─── Provided passage

Here are some things about Christmas that just flat out piss me off.
The first thing that pisses me off is the fact that’s I’m writing this. Basically, nothing says “privileged, white, middle-aged douche bag” like a privileged, white, middle-aged douche bag complaining about the holiday season. You know, it’s that time of year where giving, caring and forgiveness are in vogue, and here I am bitching up a storm about pointless holiday things that piss me off.
“Oh, lets all read what Mr. No Reason To Be Unhappy has to say about why he’s unhappy,” I can hear you all saying over the din of a million eye rolls.
And your largely right, except that having no reason to bitch about something absolutely gives me all the more inspiration to bitch about it. I’m all about the challenge with these kinds of topics. None of what I’m about to complain about is even vaguely valid or important in anyway, but I’m going to bitch about it anyway. I even like watching video’s of kids opening presents they’re really excited about. Watching a 7-year-old rip the wrapping off of a G.I. Joe with a Kung Fu grip (or whatever — I’m out of touch with the toy markets for 7 -year -olds) is always a great thing.
But there’s some other things (oh boy, are there some other things!) that really piss me off.
Look at these presents under our tree. Ninety percent of them are gifts I’m giving to my wife or she’s giving to me.
What the fuck sense does that make? We’re two financially well-off adults. The other 364 days of the year, if either of us wants something, you know what we do? We buy it for ourselves. But this one day of the year we each toss $500 at Amazon for the other because “something” told us to?
It’s the same head-scratching situation every year. What do I want for Christmas? I don’t know the answer to that question even though it’s a valid question. It’s a fucking stretch to come up with ideas because for throughout the year we’ve just bought whatever the fuck we wanted. Kind of leaves the old “gosh it’d be cool if I had this item,” list a bit lacking you know?
So, you know what you end up with under the tree? Shit you didn’t want badly enough to purchase yourself. I don’t mean things I couldn’t justify buying for myself, and I don’t mean things that I couldn’t afford to buy for myself. No, I mean things that I just couldn’t be bothered to buy for myself. For instance, the complete series of Battlestar Galactica is under the tree waiting for me on Christmas morning. I watched part of season one once while traveling for work and thought, “Meh, that show’s OK.” But I couldn’t actually bother to log on to Amazon to, you know, buy the fucking thing myself.
So here I am in my mid-40s waiting to open gifts I was too lazy to buy for myself.
Next year I’m going to suggest she take her $500 and blow it on whatever she wants like massages, pedicures, cute hats for cats, whatever. I’m taking mine and investing heavily in strippers and beer because that at least would be good blog
Another thing that bugs the fuck out of me about Christmas is the “Why” of it all.
Stay with me here.
Neither my wife nor I have a religious bone in our bodies. I’m an atheist and I can’t think of her ever having a single religious thought. It’s not like either of us are excited about Christmas because it’s the day Jesus was born. As a lot of people know, the idea of a midwinter holiday actually predates Christianity. Because why not throw down and party in the gloomy middle of winter?

──────
─── Extracted data

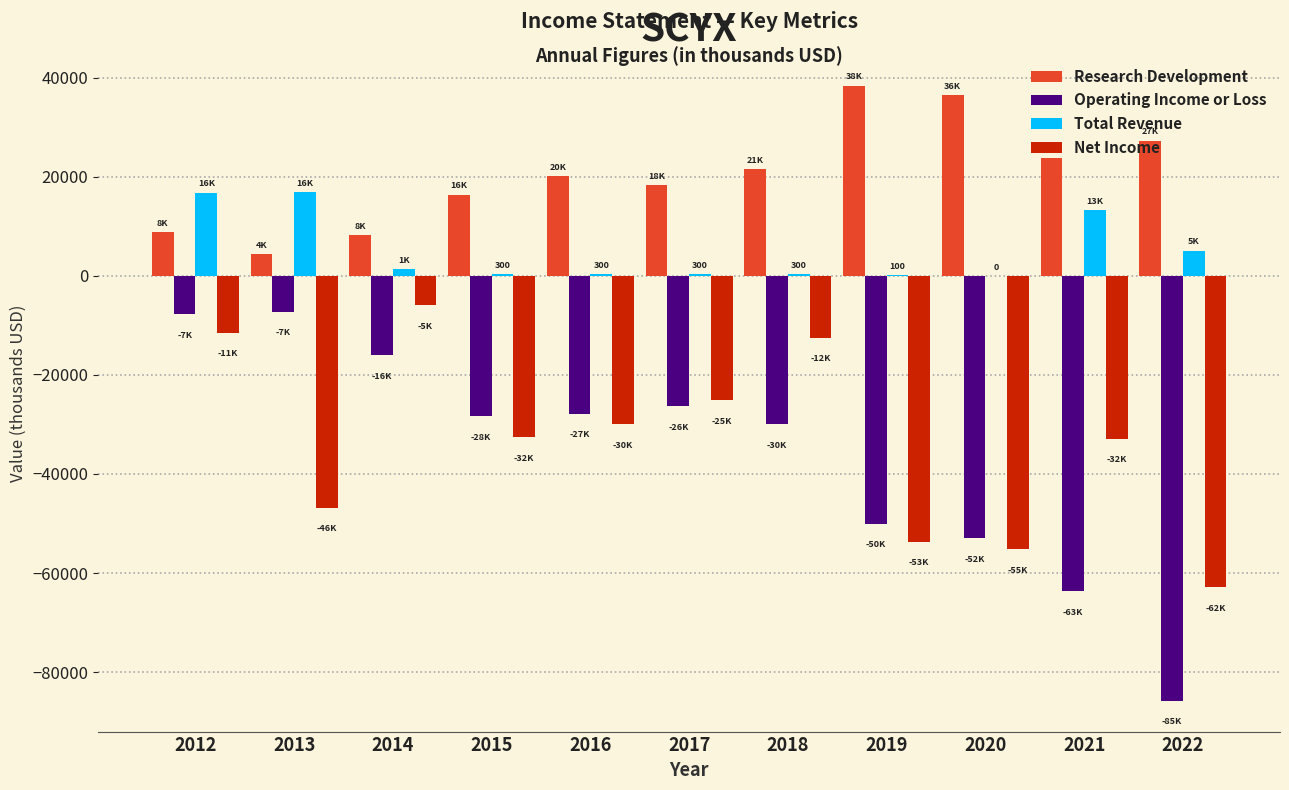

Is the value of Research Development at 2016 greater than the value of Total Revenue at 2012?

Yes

──────
─── Extracted data

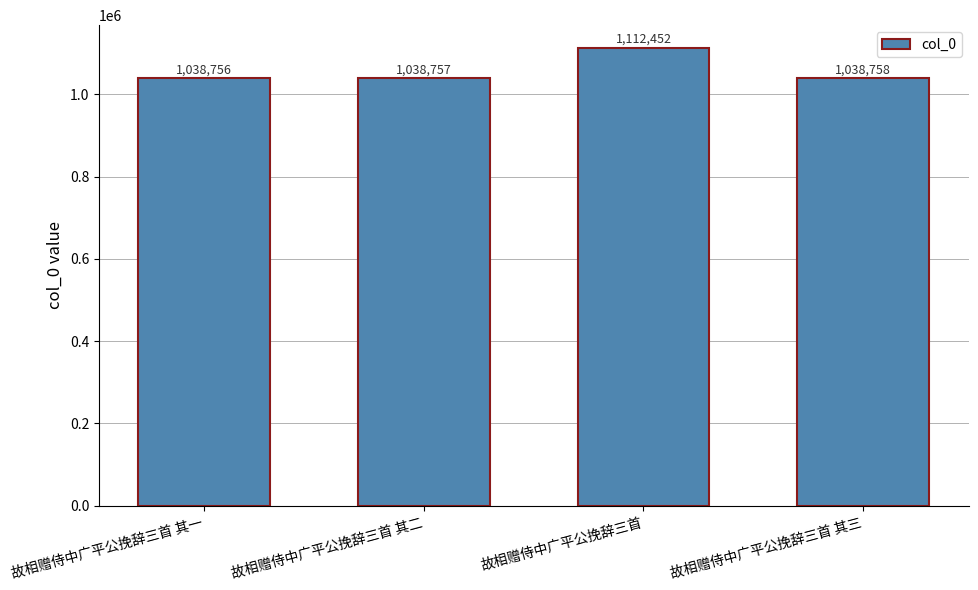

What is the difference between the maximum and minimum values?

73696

──────

■ Using the information:
A) From the passage about Christmas, list the things the writer says his wife could spend her $500 on next year.
B) In the passage about Christmas, what gift is waiting under the tree for the writer?
C) Please print the part of the passage about Christmas between "Here are some" and "that piss me off.", inclusive.

■ Results for the exercise:
A)
- massages
- pedicures
- cute hats for cats

B) The complete series of Battlestar Galactica.

C)
Here are some things about Christmas that just flat out piss me off.
The first thing that pisses me off is the fact that’s I’m writing this. Basically, nothing says “privileged, white, middle-aged douche bag” like a privileged, white, middle-aged douche bag complaining about the holiday season. You know, it’s that time of year where giving, caring and forgiveness are in vogue, and here I am bitching up a storm about pointless holiday things that piss me off.